Dos modelos que vêm sendo propostos, o OCEAN (abertura, consciencioso, extroversão, sociabilidade e neuroticismo), elaborado por Costa e McCrae (1992), propõe cinco dimensões da personalidade, baseando-se na análise fatorial de uma série de questionários. O Big Five, modelo em que se baseou este trabalho, tem bastante em comum com o PEN (psicoticismo, extroversão, neuroticismo), criado por Eysenck (1990, 1991), e inclusive compartilham os fatores de extroversão e neuroticismo.

O Big Five vem ganhando destaque na literatura sobre a estrutura da personalidade. Ele tem se mostrado adequado, apresentando um poder de síntese satisfatório e contando com alguns estudos a respeito no Brasil (Hutz et al. 1998; Jesus, 2001; Queiroga, 2002), evidenciando a idéia de que existem dimensões básicas da personalidade. Por esta razão, foi adotado o modelo do Big Five na análise deste estudo. Justifica-se, então, que este seja também resumido mais detidamente a seguir.

O modelo dos cinco grandes fatores

No trabalho intitulado Las Cinco Grandes Dimensiones de la Personalidad, de 1996, Jan ter Laak faz um apanhado histórico do surgimento do Modelo dos Cinco Grandes Fatores (MCGF) da personalidade, e comenta que as análises de correlação de diversos instrumentos que medem os traços ou disposições geralmente indicam duas dimensões, interpretadas como extroversão e neuroticismo.
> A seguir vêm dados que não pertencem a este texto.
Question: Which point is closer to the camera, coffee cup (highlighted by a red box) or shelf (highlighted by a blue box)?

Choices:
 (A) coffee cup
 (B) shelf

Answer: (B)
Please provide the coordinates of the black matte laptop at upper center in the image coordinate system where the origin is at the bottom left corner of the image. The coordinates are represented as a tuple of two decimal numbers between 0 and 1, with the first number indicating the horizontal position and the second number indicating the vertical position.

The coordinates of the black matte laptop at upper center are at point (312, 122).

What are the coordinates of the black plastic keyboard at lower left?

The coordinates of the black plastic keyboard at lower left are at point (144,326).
As pesquisas correlacionais com enfoque psicoléxico, ou seja, aquelas que utilizam adjetivos de personalidade, levaram a agregar outras três dimensões, a saber: agradabilidade (sociabilidade), escrupulosidade (conscienciosidade) e abertura à mudança (Laak, 1996). Este novo conjunto de dimensões passou a ser conhecido como os Cinco Grandes Fatores de Personalidade (Cattell, 1996; Goldberg, 1981).

Desde a publicação dos primeiros estudos a respeito dos cinco fatores, diversos autores têm se empenhado em abordar esta questão cientificamente, propondo inclusive novos instrumentos para medi-los (Benet-Martínez & John, 1998; Hofstee, Raad & Goldberg, 1992).
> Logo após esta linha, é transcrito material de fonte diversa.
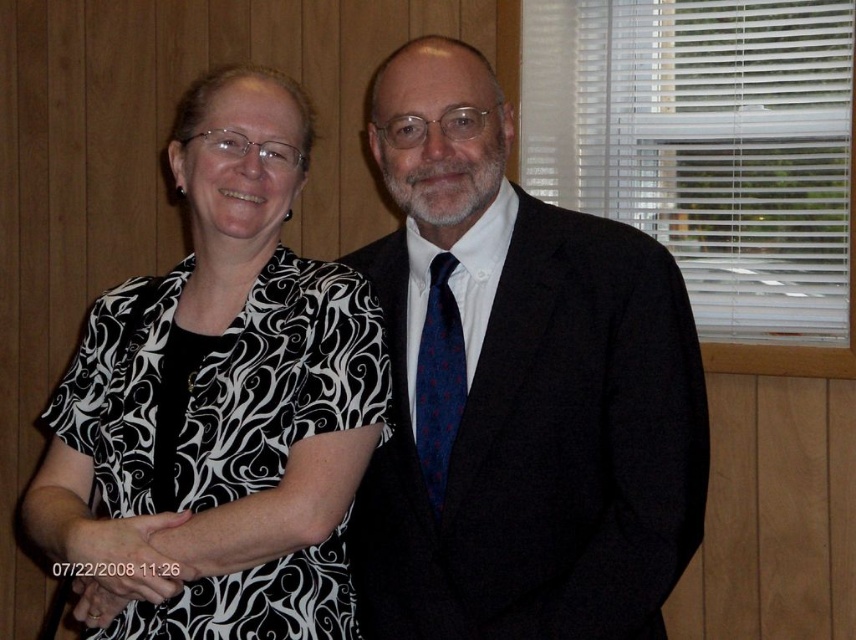
Question: Which of the following is the farthest from the observer?

Choices:
 (A) (563, 408)
 (B) (147, 577)

Answer: (A)

Question: Can you confirm if dark blue textured suit at center is smaller than blue dotted fabric tie at center?

Choices:
 (A) no
 (B) yes

Answer: (A)

Question: Which object appears farthest from the camera in this image?

Choices:
 (A) black and white printed blouse at left
 (B) dark blue textured suit at center
 (C) blue dotted fabric tie at center

Answer: (C)

Question: Among these points, which one is nearest to the camera?

Choices:
 (A) (245, 433)
 (B) (423, 465)

Answer: (A)

Question: Can you confirm if black and white printed blouse at left is positioned to the left of blue dotted fabric tie at center?

Choices:
 (A) yes
 (B) no

Answer: (A)

Question: Can you confirm if dark blue textured suit at center is positioned below blue dotted fabric tie at center?

Choices:
 (A) yes
 (B) no

Answer: (B)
Falar em um modelo composto por cinco fatores de personalidade significa prover uma linguagem comum para psicólogos de diferentes tradições, um fenômeno básico para os teóricos da personalidade explicarem uma estrutura natural para organizar a pesquisa, e um guia para a avaliação compreensiva dos indivíduos, podendo ser de valor para psicólogos educacionais, industriais/organizacionais e clínicos (Queiroga, 2002). Todavia, mesmo seus mais ardentes defensores não proclamam que o modelo dos cinco fatores é a última palavra na descrição da personalidade, existindo disputas entre os five-fatoristas sobre a melhor interpretação dos fatores (McCrae & John, 1992).

Costa e McCrae (1992) e Goldberg (1981) são, provavelmente, os maiores proponentes do MCGF, tendo como embasamento teórico para seus estudos a díade genética/ambiente, e a hipótese léxica. Esta última é defendida como a melhor estratégia para entender as características da personalidade, uma vez que as pessoas tendem a ressaltar na linguagem suas diferenças mais significativas (Goldberg, 1981). Para Goldberg, se uma característica de personalidade for saliente, ou seja, capaz de gerar diferenças individuais socialmente relevantes, as pessoas vão notar esta característica e, por ser importante, vão querer falar sobre ela. Como conseqüência, uma palavra ou expressão possivelmente será criada para descrever essa característica ou traço.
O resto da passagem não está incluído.